Je marche toujours sur des œufs quand j’aborde ici des sujets plus sérieux qui peuvent vite tomber dans l’exagération ou l’approximation. Mais comme pas mal de gens de l’édition, je suis assez inquiète de la tournure que prennent les choses ces temps-ci dans le domaine de la culture. Le Net et la numérisation offrent des possibilités formidables, mais les risques de dérapage sont énormes, et pas forcément là où on les attendrait. Pour ceux qui n’auraient pas entendu parler de la loi récemment votée pour la numérisation systématique d’œuvres indisponibles, ou qui souhaiteraient en savoir un peu plus, je vous renvoie à cet article qui détaille assez clairement les problèmes que pose cette loi. Ou comment une loi qui partait d’une bonne intention (rendre disponible des œuvres qui ne l’étaient plus) se fourvoie complètement dans la direction adoptée, en dépouillant au passage les auteurs de quelques droits élémentaires. Contrairement à ce que certains ont compris à tort, elle ne concerne pas uniquement de vieux livres tombés dans le domaine public et dont les auteurs sont morts depuis longtemps. Beaucoup d’œuvres récentes, parues avant 2001, sont concernées.

 

Je crois que ce qui m’inquiète le plus dans le climat actuel, c’est la confusion ambiante. À force de brandir la défense des artistes à tort et à travers pour justifier des aberrations comme Hadopi (qui n’a jamais aidé les artistes de quelque manière que ce soit, accessoirement), on finit par créer des amalgames dangereux. La levée de boucliers contre la loi mentionnée plus haut a été vue par certains comme un caprice d’auteurs pleins aux as qui cherchaient juste à s’en mettre plein les poches – ce qui fera ricaner toute personne connaissant un tant soit peu l’édition et la réalité de ce que gagnent les auteurs (c’est-à-dire trois fois rien pour la majorité d’entre eux).
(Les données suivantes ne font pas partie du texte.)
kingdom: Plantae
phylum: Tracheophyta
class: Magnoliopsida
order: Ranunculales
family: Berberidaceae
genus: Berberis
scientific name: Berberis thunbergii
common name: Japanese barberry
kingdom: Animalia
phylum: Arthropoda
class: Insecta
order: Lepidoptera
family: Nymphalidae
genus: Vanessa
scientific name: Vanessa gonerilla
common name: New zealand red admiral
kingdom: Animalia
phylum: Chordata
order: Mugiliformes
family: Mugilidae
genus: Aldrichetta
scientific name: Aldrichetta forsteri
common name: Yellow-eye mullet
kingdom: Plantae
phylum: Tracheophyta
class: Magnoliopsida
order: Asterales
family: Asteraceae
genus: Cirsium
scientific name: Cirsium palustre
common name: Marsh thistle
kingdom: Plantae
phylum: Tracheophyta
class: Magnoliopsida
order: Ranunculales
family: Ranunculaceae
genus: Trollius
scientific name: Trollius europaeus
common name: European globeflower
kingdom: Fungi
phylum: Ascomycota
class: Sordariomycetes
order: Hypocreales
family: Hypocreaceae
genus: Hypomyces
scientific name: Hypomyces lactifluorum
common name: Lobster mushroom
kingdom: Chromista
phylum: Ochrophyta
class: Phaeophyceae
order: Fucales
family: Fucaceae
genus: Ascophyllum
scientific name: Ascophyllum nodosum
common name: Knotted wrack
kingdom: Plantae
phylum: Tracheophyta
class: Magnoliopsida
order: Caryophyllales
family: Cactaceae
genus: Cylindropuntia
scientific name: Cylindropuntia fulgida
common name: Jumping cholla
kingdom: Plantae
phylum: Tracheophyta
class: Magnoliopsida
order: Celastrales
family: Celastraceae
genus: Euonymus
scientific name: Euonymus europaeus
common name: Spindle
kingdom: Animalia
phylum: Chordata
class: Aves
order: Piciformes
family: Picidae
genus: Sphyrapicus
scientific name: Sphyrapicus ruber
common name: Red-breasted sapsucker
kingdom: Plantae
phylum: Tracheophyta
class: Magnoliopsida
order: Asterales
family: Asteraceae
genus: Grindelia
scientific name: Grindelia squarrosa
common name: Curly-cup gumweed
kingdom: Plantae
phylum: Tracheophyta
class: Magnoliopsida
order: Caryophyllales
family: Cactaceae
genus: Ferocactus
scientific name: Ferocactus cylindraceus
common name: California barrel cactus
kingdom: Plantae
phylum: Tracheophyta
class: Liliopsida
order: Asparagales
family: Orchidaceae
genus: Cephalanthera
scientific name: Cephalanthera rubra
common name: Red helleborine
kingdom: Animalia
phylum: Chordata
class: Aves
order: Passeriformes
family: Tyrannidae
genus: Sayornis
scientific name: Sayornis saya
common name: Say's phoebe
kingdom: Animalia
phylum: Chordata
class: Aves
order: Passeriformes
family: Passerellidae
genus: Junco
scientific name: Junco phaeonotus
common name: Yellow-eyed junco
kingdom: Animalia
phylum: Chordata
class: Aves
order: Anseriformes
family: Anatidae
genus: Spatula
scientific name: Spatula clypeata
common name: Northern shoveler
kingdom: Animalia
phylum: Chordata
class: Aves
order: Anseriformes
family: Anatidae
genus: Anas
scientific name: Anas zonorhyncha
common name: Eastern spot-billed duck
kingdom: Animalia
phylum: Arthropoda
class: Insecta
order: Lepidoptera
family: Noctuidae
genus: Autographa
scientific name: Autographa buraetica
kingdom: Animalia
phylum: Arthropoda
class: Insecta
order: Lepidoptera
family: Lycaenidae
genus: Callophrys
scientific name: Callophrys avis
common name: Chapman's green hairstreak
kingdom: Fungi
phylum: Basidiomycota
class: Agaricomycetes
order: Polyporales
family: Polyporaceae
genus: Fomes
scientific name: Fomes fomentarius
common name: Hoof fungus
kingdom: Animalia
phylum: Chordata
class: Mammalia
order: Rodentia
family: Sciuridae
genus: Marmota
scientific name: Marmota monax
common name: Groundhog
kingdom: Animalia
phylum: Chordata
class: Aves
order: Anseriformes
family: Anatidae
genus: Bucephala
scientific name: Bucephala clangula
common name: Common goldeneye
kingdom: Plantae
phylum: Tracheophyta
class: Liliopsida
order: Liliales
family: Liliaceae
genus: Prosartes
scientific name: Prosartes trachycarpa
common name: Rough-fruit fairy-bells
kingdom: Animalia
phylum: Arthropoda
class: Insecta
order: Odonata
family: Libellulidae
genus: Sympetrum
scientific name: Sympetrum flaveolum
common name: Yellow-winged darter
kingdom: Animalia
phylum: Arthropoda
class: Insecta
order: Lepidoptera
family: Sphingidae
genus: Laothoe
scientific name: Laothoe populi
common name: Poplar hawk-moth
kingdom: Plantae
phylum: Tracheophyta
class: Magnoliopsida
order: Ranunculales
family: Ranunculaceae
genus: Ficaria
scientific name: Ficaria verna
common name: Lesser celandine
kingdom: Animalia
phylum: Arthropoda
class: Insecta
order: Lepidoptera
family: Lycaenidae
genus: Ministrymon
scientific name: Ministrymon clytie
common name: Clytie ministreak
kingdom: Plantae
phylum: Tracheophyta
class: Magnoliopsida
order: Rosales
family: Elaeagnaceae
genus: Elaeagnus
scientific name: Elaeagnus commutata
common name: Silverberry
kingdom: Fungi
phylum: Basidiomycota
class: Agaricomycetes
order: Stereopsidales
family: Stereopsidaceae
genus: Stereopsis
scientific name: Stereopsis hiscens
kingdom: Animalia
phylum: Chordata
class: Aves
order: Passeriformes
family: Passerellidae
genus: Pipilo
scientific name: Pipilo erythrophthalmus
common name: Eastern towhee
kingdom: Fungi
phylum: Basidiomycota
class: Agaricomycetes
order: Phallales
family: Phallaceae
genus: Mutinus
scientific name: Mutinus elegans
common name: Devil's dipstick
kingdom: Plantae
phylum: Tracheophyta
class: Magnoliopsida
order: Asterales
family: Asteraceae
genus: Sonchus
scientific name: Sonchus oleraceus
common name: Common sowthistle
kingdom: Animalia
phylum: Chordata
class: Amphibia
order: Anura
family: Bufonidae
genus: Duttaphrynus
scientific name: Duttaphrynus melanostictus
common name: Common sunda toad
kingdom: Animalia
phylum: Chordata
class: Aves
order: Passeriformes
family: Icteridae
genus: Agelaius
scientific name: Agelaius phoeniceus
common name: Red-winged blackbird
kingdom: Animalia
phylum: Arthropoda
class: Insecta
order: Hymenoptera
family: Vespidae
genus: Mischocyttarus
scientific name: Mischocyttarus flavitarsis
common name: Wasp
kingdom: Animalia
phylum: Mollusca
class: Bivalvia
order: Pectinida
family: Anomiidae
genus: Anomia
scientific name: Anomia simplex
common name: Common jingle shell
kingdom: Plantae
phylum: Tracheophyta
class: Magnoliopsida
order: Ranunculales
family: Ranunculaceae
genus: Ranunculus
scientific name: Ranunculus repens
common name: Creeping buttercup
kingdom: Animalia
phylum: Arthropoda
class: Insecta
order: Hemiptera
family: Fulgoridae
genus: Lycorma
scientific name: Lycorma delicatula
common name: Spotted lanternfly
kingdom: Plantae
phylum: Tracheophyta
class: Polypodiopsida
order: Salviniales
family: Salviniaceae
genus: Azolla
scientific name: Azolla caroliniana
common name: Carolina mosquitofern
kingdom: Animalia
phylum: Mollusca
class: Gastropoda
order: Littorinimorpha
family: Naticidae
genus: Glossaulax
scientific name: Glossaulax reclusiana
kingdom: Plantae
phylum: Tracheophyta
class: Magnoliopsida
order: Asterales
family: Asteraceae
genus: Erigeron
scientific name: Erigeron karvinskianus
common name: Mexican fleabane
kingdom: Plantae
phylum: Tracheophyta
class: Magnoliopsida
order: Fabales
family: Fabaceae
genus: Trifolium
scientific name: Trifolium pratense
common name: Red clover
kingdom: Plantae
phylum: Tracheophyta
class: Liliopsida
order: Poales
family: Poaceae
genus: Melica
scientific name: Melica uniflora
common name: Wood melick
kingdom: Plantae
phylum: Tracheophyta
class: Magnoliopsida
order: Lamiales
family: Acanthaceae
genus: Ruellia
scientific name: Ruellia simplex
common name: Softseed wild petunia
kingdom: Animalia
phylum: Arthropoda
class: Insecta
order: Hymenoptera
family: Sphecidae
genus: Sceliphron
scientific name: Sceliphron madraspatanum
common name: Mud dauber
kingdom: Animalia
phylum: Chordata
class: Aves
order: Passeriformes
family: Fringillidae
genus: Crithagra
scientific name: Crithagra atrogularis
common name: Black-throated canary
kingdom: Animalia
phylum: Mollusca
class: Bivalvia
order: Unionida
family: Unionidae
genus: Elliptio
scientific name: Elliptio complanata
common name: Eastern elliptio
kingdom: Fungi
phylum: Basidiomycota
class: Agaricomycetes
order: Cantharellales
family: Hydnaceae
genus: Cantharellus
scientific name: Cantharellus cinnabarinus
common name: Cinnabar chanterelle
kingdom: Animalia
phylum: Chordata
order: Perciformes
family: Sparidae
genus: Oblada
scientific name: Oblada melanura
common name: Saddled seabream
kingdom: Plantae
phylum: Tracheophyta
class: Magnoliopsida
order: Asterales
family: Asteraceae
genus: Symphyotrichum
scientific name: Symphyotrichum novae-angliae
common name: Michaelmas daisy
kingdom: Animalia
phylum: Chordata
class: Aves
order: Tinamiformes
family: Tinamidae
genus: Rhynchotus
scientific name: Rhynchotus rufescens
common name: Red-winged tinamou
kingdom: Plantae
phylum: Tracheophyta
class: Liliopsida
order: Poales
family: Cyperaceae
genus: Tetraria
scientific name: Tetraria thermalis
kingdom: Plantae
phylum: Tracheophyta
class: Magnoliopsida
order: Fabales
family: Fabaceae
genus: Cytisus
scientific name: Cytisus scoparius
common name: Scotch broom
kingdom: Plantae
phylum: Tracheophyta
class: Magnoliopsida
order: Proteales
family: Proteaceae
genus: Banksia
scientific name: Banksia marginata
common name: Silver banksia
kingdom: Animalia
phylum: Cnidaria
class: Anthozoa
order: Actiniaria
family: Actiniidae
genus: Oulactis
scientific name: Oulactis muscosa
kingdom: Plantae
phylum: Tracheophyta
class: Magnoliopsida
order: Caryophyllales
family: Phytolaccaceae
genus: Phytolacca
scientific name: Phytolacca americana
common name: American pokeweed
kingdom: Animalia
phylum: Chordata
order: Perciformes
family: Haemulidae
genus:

Depuis l’affaire Megaupload, j’ai l’impression de voir l’opinion publique évoluer dans le mauvais sens. De plus en plus de gens perçoivent le « marché de la culture » comme étant uniquement lié à de grosses sociétés accrochées à leurs privilèges. Sans penser aux innombrables petites structures ou artistes moins connus qui peinent à en vivre, et pour qui toutes ces questions ont un impact encore plus grand.

 

Le « tout gratuit » n’est pas une solution, la répression sauvage non plus. Mais il doit bien exister un entre-deux. Les habitudes de consommation ont radicalement changé depuis l’arrivée du Net, c’est désormais un fait indéniable. Il serait grand temps de revoir en profondeur tout un système devenu obsolète – mais tout semble pour l’instant évoluer dans le sens inverse. On se crispe sur des positions absurdes, on refuse de se poser les bonnes questions. Et on voit s’aggraver petit à petit la situation déjà précaire d’une bonne partie des acteurs de l’édition et du monde de la culture en général.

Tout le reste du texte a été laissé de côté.